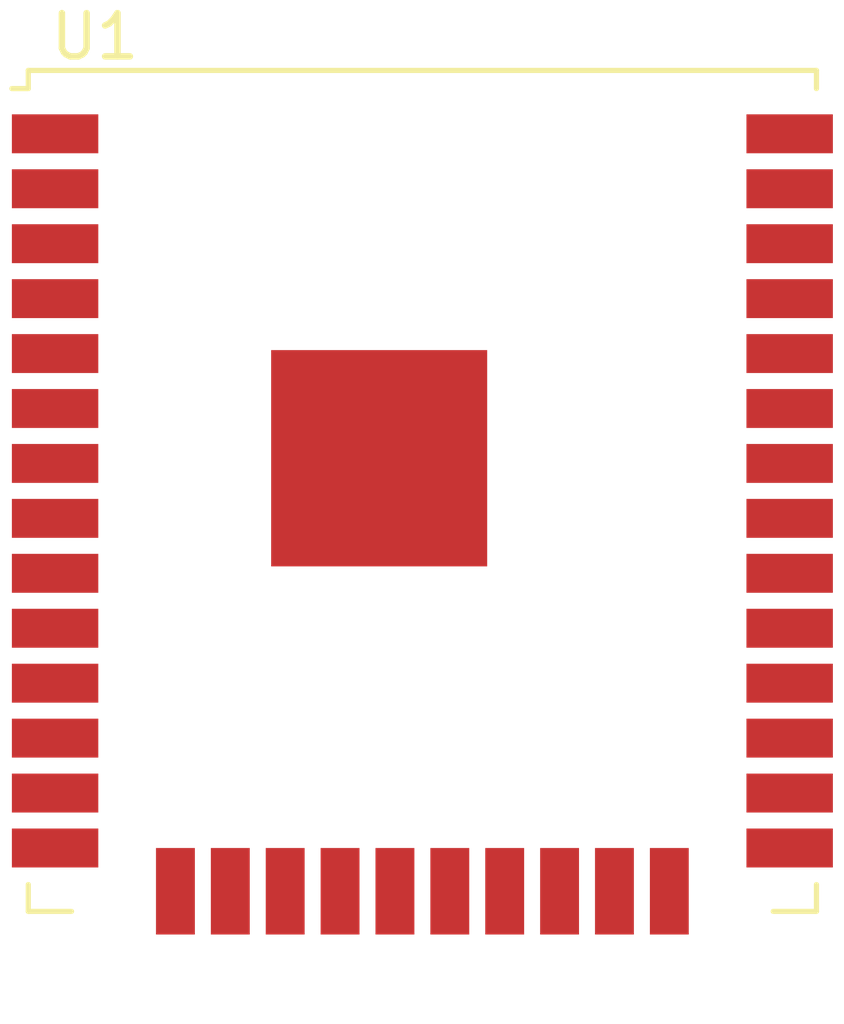
<source format=kicad_pcb>
(kicad_pcb (version 20211014) (generator pcbnew)

  (general
    (thickness 1.6)
  )

  (paper "A4")
  (layers
    (0 "F.Cu" signal)
    (31 "B.Cu" signal)
    (32 "B.Adhes" user "B.Adhesive")
    (33 "F.Adhes" user "F.Adhesive")
    (34 "B.Paste" user)
    (35 "F.Paste" user)
    (36 "B.SilkS" user "B.Silkscreen")
    (37 "F.SilkS" user "F.Silkscreen")
    (38 "B.Mask" user)
    (39 "F.Mask" user)
    (40 "Dwgs.User" user "User.Drawings")
    (41 "Cmts.User" user "User.Comments")
    (42 "Eco1.User" user "User.Eco1")
    (43 "Eco2.User" user "User.Eco2")
    (44 "Edge.Cuts" user)
    (45 "Margin" user)
    (46 "B.CrtYd" user "B.Courtyard")
    (47 "F.CrtYd" user "F.Courtyard")
    (48 "B.Fab" user)
    (49 "F.Fab" user)
    (50 "User.1" user)
    (51 "User.2" user)
    (52 "User.3" user)
    (53 "User.4" user)
    (54 "User.5" user)
    (55 "User.6" user)
    (56 "User.7" user)
    (57 "User.8" user)
    (58 "User.9" user)
  )

  (setup
    (pad_to_mask_clearance 0)
    (pcbplotparams
      (layerselection 0x00010fc_ffffffff)
      (disableapertmacros false)
      (usegerberextensions false)
      (usegerberattributes true)
      (usegerberadvancedattributes true)
      (creategerberjobfile true)
      (svguseinch false)
      (svgprecision 6)
      (excludeedgelayer true)
      (plotframeref false)
      (viasonmask false)
      (mode 1)
      (useauxorigin false)
      (hpglpennumber 1)
      (hpglpenspeed 20)
      (hpglpendiameter 15.000000)
      (dxfpolygonmode true)
      (dxfimperialunits true)
      (dxfusepcbnewfont true)
      (psnegative false)
      (psa4output false)
      (plotreference true)
      (plotvalue true)
      (plotinvisibletext false)
      (sketchpadsonfab false)
      (subtractmaskfromsilk false)
      (outputformat 1)
      (mirror false)
      (drillshape 1)
      (scaleselection 1)
      (outputdirectory "")
    )
  )

  (net 0 "")
  (net 1 "Net-(U1-Pad1)")
  (net 2 "unconnected-(U1-Pad2)")
  (net 3 "unconnected-(U1-Pad3)")
  (net 4 "unconnected-(U1-Pad4)")
  (net 5 "unconnected-(U1-Pad5)")
  (net 6 "unconnected-(U1-Pad6)")
  (net 7 "unconnected-(U1-Pad7)")
  (net 8 "unconnected-(U1-Pad8)")
  (net 9 "unconnected-(U1-Pad9)")
  (net 10 "unconnected-(U1-Pad10)")
  (net 11 "unconnected-(U1-Pad11)")
  (net 12 "unconnected-(U1-Pad12)")
  (net 13 "unconnected-(U1-Pad13)")
  (net 14 "unconnected-(U1-Pad14)")
  (net 15 "unconnected-(U1-Pad16)")
  (net 16 "unconnected-(U1-Pad17)")
  (net 17 "unconnected-(U1-Pad18)")
  (net 18 "unconnected-(U1-Pad19)")
  (net 19 "unconnected-(U1-Pad20)")
  (net 20 "unconnected-(U1-Pad21)")
  (net 21 "unconnected-(U1-Pad22)")
  (net 22 "unconnected-(U1-Pad23)")
  (net 23 "unconnected-(U1-Pad24)")
  (net 24 "unconnected-(U1-Pad25)")
  (net 25 "unconnected-(U1-Pad26)")
  (net 26 "unconnected-(U1-Pad27)")
  (net 27 "unconnected-(U1-Pad28)")
  (net 28 "unconnected-(U1-Pad29)")
  (net 29 "unconnected-(U1-Pad30)")
  (net 30 "unconnected-(U1-Pad31)")
  (net 31 "unconnected-(U1-Pad32)")
  (net 32 "unconnected-(U1-Pad33)")
  (net 33 "unconnected-(U1-Pad34)")
  (net 34 "unconnected-(U1-Pad35)")
  (net 35 "unconnected-(U1-Pad36)")
  (net 36 "unconnected-(U1-Pad37)")

  (footprint "RF_Module:ESP32-WROOM-32U" (layer "F.Cu") (at 94.98 84.575))

)

</source>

· · · · ·

▶ **Problem to solve**:
Nothing but the lines from the one containing "(hpglpendiameter 15.000000)" through the last line of the data above should be given again, each exactly as it stands.

▶ **Result**:
      (hpglpendiameter 15.000000)
      (dxfpolygonmode true)
      (dxfimperialunits true)
      (dxfusepcbnewfont true)
      (psnegative false)
      (psa4output false)
      (plotreference true)
      (plotvalue true)
      (plotinvisibletext false)
      (sketchpadsonfab false)
      (subtractmaskfromsilk false)
      (outputformat 1)
      (mirror false)
      (drillshape 1)
      (scaleselection 1)
      (outputdirectory "")
    )
  )

  (net 0 "")
  (net 1 "Net-(U1-Pad1)")
  (net 2 "unconnected-(U1-Pad2)")
  (net 3 "unconnected-(U1-Pad3)")
  (net 4 "unconnected-(U1-Pad4)")
  (net 5 "unconnected-(U1-Pad5)")
  (net 6 "unconnected-(U1-Pad6)")
  (net 7 "unconnected-(U1-Pad7)")
  (net 8 "unconnected-(U1-Pad8)")
  (net 9 "unconnected-(U1-Pad9)")
  (net 10 "unconnected-(U1-Pad10)")
  (net 11 "unconnected-(U1-Pad11)")
  (net 12 "unconnected-(U1-Pad12)")
  (net 13 "unconnected-(U1-Pad13)")
  (net 14 "unconnected-(U1-Pad14)")
  (net 15 "unconnected-(U1-Pad16)")
  (net 16 "unconnected-(U1-Pad17)")
  (net 17 "unconnected-(U1-Pad18)")
  (net 18 "unconnected-(U1-Pad19)")
  (net 19 "unconnected-(U1-Pad20)")
  (net 20 "unconnected-(U1-Pad21)")
  (net 21 "unconnected-(U1-Pad22)")
  (net 22 "unconnected-(U1-Pad23)")
  (net 23 "unconnected-(U1-Pad24)")
  (net 24 "unconnected-(U1-Pad25)")
  (net 25 "unconnected-(U1-Pad26)")
  (net 26 "unconnected-(U1-Pad27)")
  (net 27 "unconnected-(U1-Pad28)")
  (net 28 "unconnected-(U1-Pad29)")
  (net 29 "unconnected-(U1-Pad30)")
  (net 30 "unconnected-(U1-Pad31)")
  (net 31 "unconnected-(U1-Pad32)")
  (net 32 "unconnected-(U1-Pad33)")
  (net 33 "unconnected-(U1-Pad34)")
  (net 34 "unconnected-(U1-Pad35)")
  (net 35 "unconnected-(U1-Pad36)")
  (net 36 "unconnected-(U1-Pad37)")

  (footprint "RF_Module:ESP32-WROOM-32U" (layer "F.Cu") (at 94.98 84.575))

)

</source>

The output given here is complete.